(Objective): Reproduce verbatim the data below, from its first line through the line containing "country: Bolivia", including both ends.

------ Records supplied

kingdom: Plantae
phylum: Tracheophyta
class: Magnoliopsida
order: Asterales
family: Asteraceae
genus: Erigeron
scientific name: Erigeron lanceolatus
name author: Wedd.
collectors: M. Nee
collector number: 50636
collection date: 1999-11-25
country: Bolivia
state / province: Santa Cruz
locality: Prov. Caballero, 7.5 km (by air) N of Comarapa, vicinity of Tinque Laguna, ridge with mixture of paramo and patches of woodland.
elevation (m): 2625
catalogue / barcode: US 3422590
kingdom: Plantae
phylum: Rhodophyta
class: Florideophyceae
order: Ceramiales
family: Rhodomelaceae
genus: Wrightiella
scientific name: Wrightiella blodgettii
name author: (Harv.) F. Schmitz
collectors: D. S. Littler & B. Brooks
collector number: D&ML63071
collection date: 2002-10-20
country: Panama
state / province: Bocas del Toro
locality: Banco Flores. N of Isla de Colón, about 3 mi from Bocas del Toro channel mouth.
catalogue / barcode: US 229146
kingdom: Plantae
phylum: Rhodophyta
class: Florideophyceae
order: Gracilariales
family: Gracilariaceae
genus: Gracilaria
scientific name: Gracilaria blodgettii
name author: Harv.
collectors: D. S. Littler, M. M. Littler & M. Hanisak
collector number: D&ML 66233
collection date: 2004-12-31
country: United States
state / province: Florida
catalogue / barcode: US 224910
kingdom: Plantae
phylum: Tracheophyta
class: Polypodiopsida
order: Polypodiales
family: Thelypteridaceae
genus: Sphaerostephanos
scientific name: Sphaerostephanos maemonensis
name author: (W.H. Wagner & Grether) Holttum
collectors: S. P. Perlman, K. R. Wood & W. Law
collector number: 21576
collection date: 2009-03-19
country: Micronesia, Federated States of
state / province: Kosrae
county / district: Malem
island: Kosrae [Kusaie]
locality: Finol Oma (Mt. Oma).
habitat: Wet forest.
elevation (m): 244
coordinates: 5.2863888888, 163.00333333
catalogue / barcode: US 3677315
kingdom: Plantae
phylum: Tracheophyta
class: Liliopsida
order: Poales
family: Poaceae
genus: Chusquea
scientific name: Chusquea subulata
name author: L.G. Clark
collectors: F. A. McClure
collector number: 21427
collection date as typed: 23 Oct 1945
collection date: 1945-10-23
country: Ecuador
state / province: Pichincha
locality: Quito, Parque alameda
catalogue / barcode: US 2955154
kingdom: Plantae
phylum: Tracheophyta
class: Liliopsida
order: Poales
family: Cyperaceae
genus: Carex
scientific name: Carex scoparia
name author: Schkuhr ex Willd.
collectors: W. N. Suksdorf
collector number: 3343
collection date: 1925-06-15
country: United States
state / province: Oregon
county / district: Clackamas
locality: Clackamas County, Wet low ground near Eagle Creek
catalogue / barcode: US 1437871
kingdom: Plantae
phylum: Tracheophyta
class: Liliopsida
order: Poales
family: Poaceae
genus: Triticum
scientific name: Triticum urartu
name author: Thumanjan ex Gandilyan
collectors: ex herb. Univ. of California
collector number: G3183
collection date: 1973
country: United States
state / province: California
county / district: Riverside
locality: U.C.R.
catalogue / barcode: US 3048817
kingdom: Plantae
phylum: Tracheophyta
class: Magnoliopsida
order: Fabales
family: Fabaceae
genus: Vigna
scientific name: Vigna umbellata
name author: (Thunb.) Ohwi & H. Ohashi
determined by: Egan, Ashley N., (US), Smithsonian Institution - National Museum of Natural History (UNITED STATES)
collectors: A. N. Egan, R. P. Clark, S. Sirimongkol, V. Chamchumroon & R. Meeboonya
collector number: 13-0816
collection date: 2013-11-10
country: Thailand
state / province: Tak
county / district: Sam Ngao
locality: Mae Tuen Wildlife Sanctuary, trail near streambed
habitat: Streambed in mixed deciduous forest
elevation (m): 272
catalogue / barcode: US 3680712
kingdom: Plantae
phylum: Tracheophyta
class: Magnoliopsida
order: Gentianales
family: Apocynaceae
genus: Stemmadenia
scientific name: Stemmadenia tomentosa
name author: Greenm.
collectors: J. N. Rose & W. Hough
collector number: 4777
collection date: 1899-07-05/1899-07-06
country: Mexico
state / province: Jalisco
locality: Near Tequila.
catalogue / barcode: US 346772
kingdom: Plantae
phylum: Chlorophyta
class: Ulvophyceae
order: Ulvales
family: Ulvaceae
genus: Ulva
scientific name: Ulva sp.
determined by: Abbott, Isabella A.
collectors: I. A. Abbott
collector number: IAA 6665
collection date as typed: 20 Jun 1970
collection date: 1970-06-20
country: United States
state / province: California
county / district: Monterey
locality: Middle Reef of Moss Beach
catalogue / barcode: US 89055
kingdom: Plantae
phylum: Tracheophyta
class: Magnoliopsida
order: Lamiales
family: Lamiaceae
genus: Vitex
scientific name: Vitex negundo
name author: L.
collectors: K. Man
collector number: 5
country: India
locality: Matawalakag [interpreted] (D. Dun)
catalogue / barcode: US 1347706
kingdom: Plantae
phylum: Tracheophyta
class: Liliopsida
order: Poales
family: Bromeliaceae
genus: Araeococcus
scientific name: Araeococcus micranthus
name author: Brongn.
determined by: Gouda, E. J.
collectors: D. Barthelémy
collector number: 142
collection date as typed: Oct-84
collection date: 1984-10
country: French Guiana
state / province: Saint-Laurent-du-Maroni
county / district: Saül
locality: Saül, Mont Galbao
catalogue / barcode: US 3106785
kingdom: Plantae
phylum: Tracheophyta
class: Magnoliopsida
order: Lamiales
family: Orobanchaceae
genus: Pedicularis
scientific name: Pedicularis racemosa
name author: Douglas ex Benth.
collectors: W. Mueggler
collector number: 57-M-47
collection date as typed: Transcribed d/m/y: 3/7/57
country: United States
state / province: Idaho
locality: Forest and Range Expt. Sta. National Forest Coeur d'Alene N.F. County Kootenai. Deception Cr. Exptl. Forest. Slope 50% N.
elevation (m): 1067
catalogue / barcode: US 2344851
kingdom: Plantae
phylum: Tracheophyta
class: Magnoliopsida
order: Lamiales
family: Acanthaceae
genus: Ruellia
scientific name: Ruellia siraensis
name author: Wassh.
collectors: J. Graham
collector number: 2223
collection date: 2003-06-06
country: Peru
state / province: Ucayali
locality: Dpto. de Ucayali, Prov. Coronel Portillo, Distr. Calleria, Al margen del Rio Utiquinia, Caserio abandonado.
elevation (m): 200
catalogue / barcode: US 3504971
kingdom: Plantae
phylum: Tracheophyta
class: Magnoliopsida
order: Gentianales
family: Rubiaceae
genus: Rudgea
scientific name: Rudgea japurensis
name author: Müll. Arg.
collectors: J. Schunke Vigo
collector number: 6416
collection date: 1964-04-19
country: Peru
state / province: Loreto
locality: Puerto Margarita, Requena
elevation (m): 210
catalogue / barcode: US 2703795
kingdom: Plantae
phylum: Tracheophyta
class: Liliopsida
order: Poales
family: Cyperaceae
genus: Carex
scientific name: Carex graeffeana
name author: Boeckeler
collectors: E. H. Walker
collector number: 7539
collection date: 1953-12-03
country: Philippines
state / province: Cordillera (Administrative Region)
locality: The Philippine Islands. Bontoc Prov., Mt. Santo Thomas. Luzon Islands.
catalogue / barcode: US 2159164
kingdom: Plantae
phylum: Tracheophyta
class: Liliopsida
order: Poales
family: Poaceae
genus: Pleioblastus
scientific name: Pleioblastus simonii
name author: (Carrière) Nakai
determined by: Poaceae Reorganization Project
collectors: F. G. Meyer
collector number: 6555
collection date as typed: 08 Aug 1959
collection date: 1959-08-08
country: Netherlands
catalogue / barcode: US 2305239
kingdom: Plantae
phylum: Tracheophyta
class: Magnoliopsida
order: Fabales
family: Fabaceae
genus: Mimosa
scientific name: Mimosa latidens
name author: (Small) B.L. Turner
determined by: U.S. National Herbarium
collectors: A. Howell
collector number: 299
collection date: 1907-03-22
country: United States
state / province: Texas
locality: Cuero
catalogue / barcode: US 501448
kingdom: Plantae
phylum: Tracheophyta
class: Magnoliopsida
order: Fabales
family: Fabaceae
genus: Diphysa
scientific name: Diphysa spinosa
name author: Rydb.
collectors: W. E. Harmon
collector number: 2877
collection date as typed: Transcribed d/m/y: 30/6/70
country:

------------

(Written solution):
kingdom: Plantae
phylum: Tracheophyta
class: Magnoliopsida
order: Asterales
family: Asteraceae
genus: Erigeron
scientific name: Erigeron lanceolatus
name author: Wedd.
collectors: M. Nee
collector number: 50636
collection date: 1999-11-25
country: Bolivia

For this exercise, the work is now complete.